**Directive**. Extract each line of the data below that contains the string "than", treating uppercase and lowercase letters as distinct.

____ The data

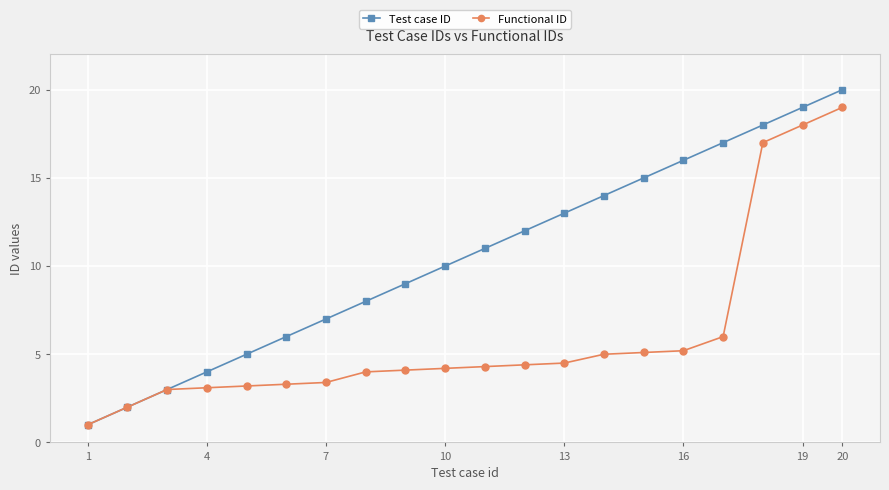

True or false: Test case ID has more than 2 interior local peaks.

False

________
____ The data

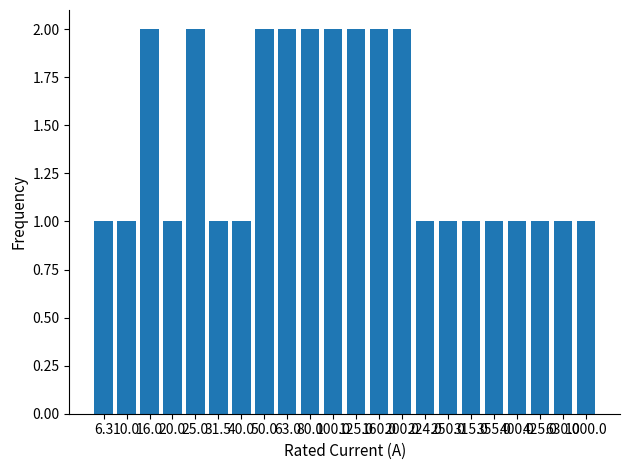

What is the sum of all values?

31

________
____ The data

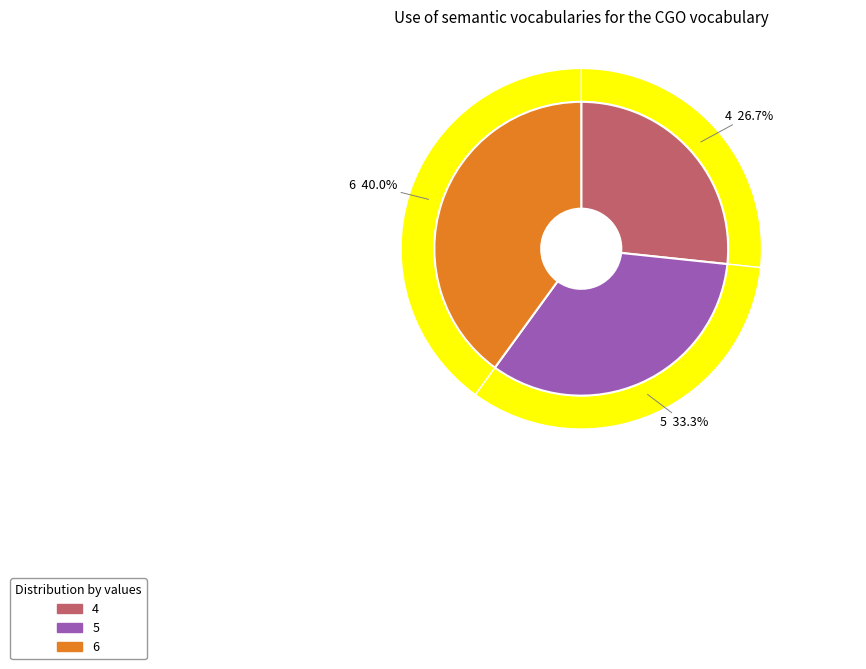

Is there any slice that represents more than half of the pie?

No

________

**Solved problem**.
True or false: Test case ID has more than 2 interior local peaks.
Is there any slice that represents more than half of the pie?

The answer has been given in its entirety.